>>

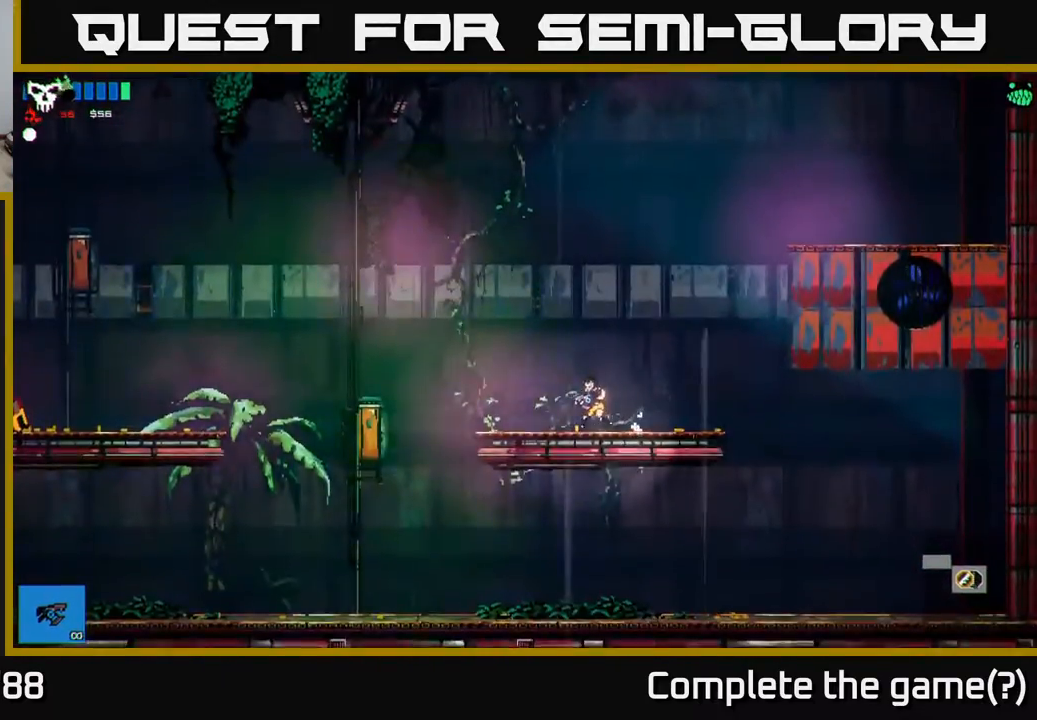
{"buttons": [], "left_stick": "left", "right_stick": "center", "events": []}
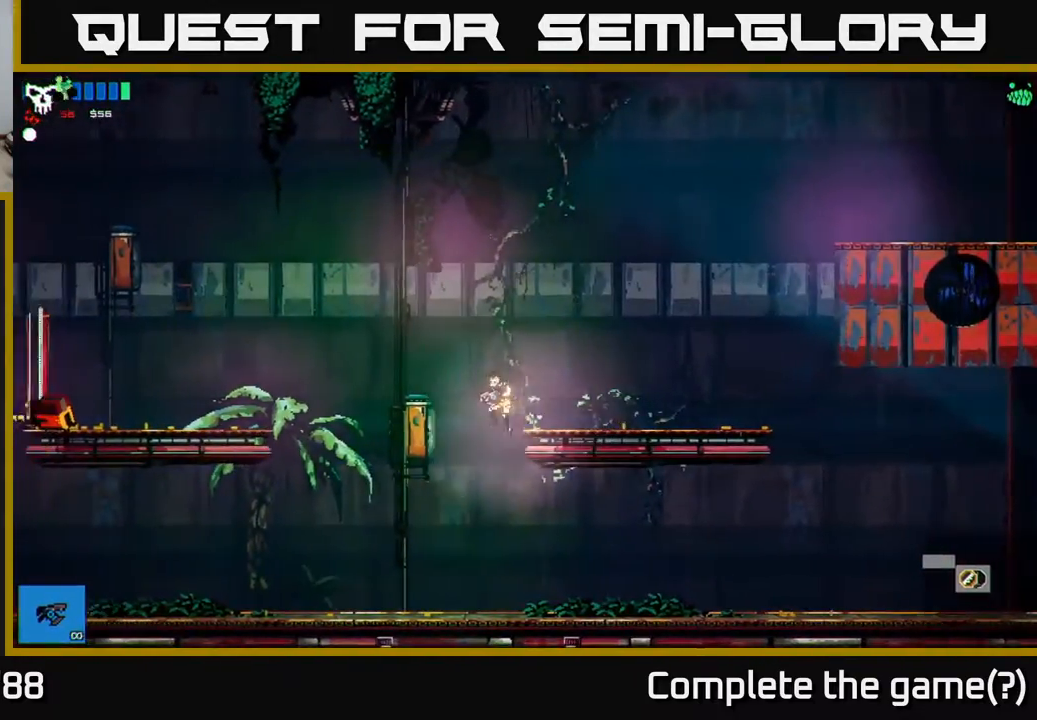
{"buttons": [], "left_stick": "left", "right_stick": "center", "events": []}
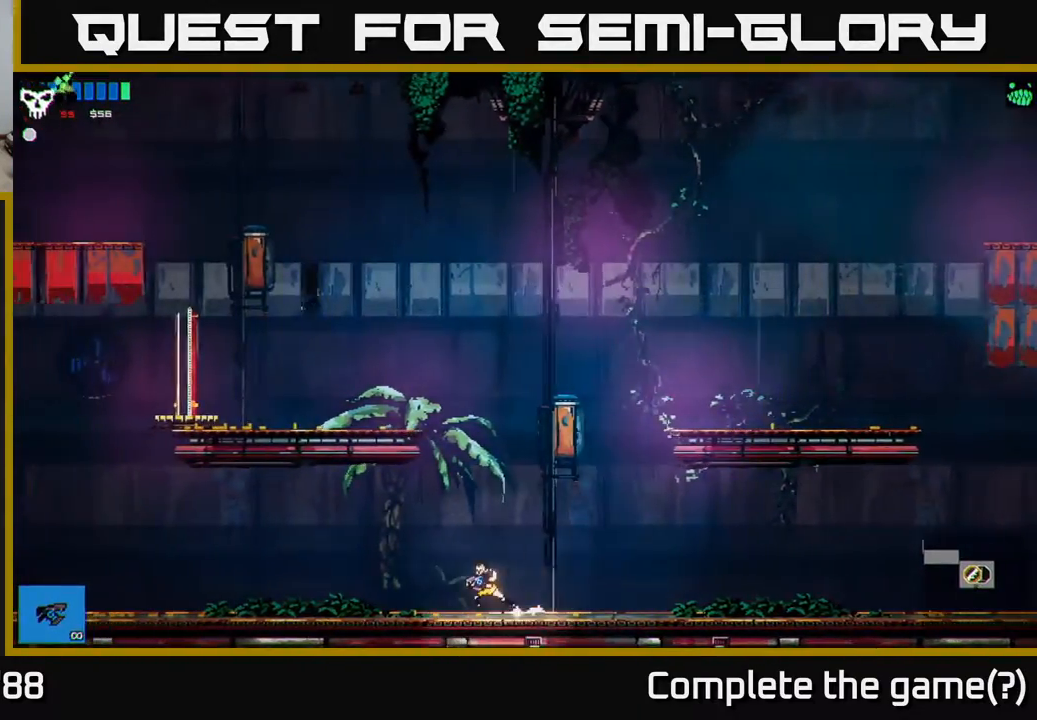
{"buttons": [], "left_stick": "left", "right_stick": "center", "events": []}
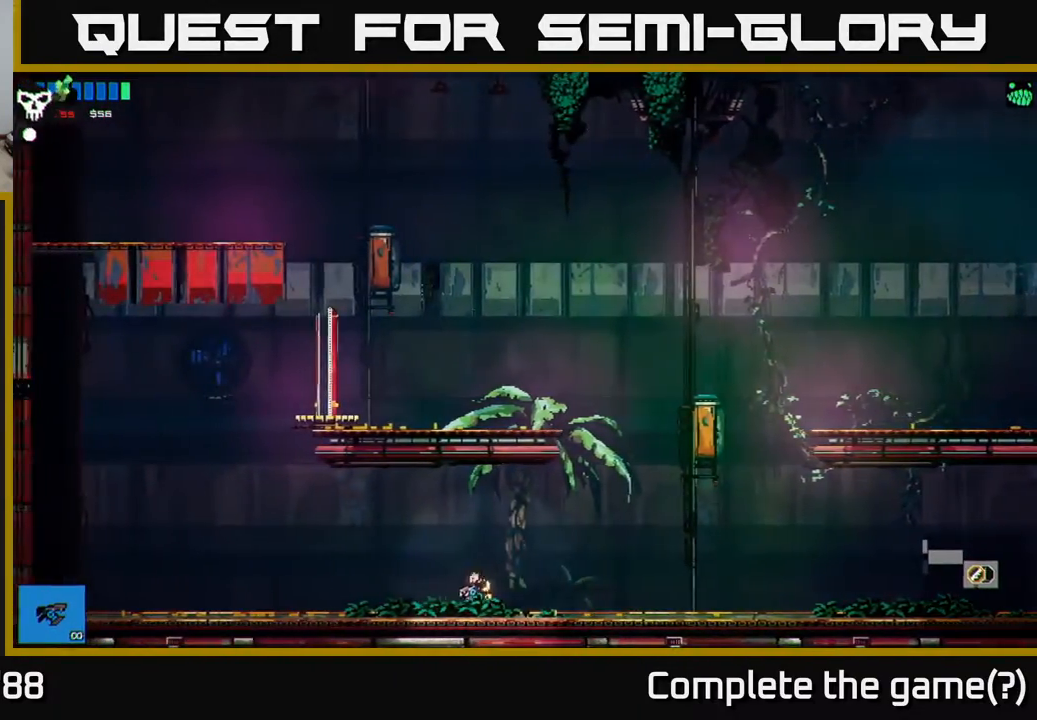
{"buttons": [], "left_stick": "left", "right_stick": "center", "events": []}
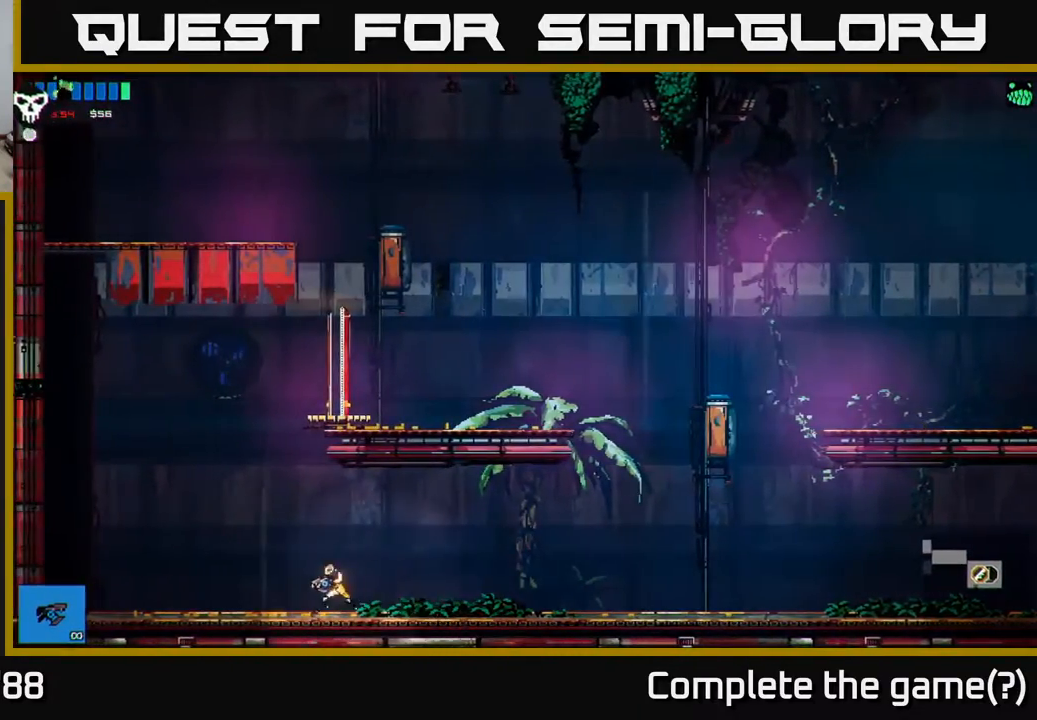
{"buttons": [], "left_stick": "left", "right_stick": "center", "events": []}
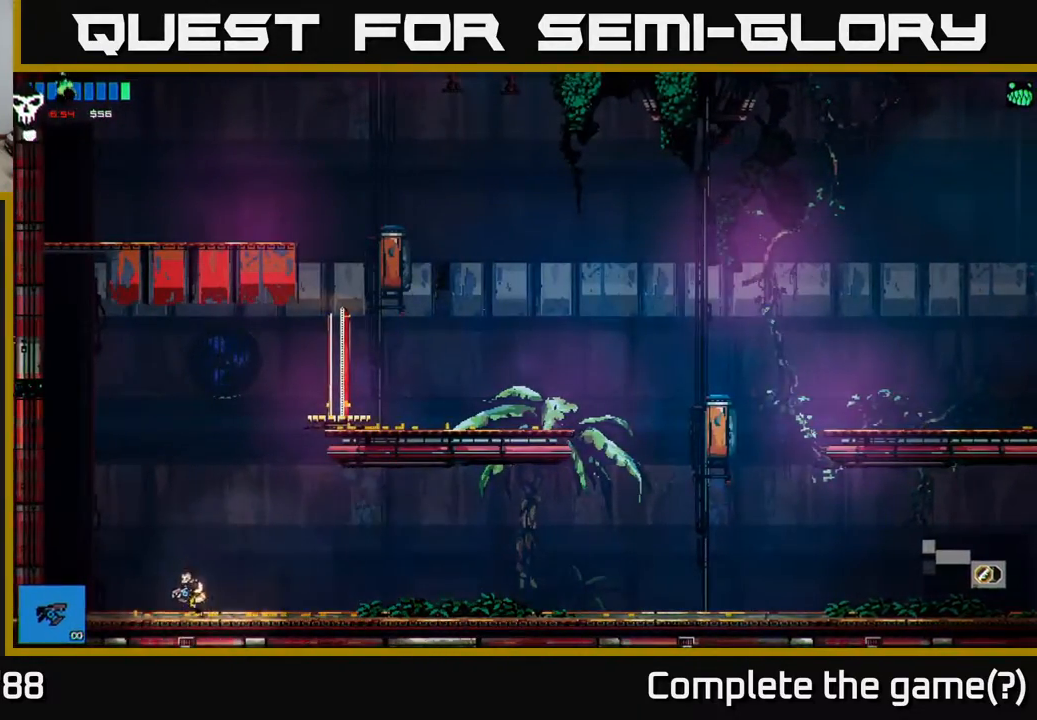
{"buttons": ["A"], "left_stick": "right", "right_stick": "center", "events": [[133, "Y", "down"], [250, "Y", "up"], [300, "left_stick", "center"], [367, "A", "down"], [367, "left_stick", "right"]]}
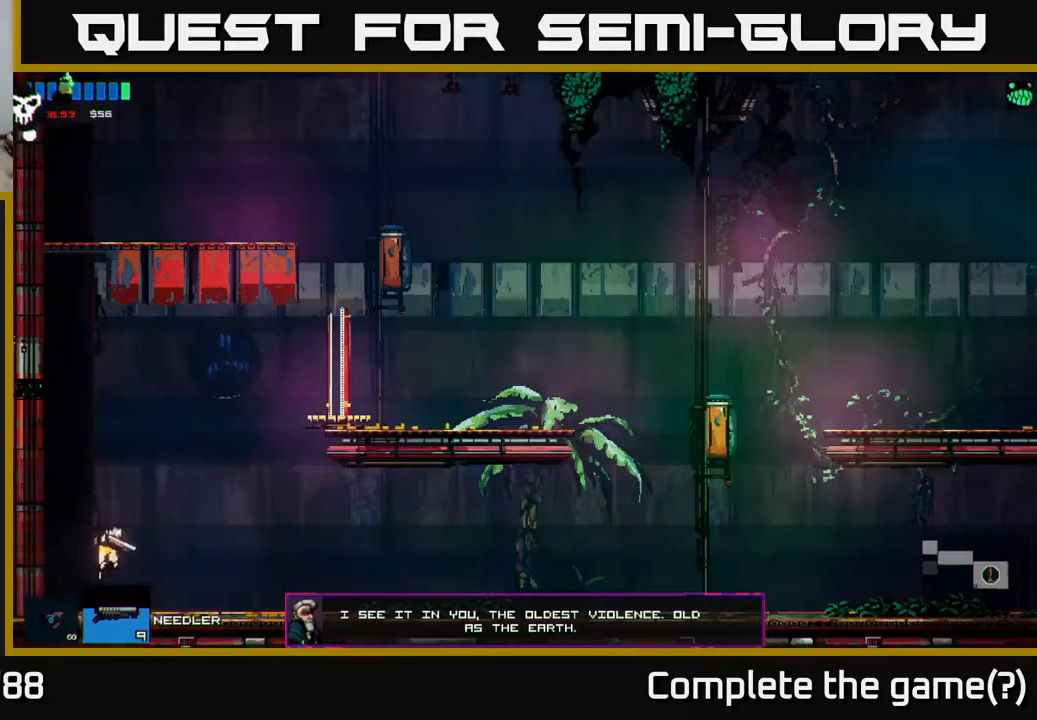
{"buttons": [], "left_stick": "right", "right_stick": "center", "events": [[167, "A", "up"]]}
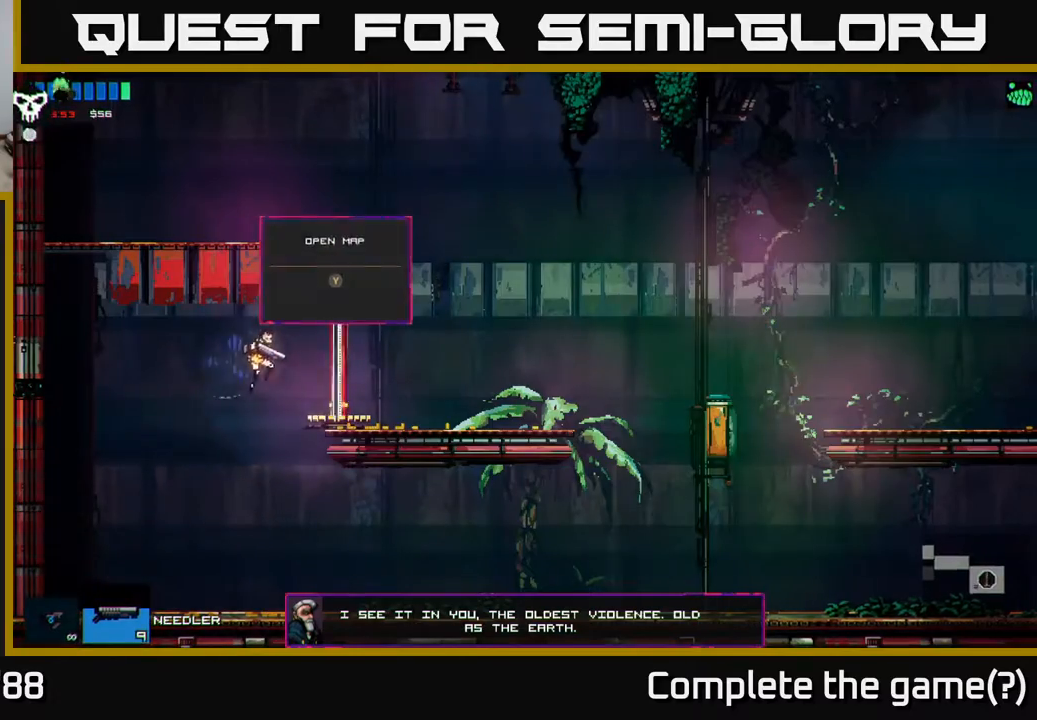
{"buttons": [], "left_stick": "center", "right_stick": "center", "events": [[117, "A", "down"], [183, "A", "up"], [300, "Y", "down"], [350, "left_stick", "center"], [367, "Y", "up"]]}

<<

**WHAT IS EXPECTED**
Tell how many lines in the entries above include the word "down", and respond with the number alone.

**TASK RESPONSE**
2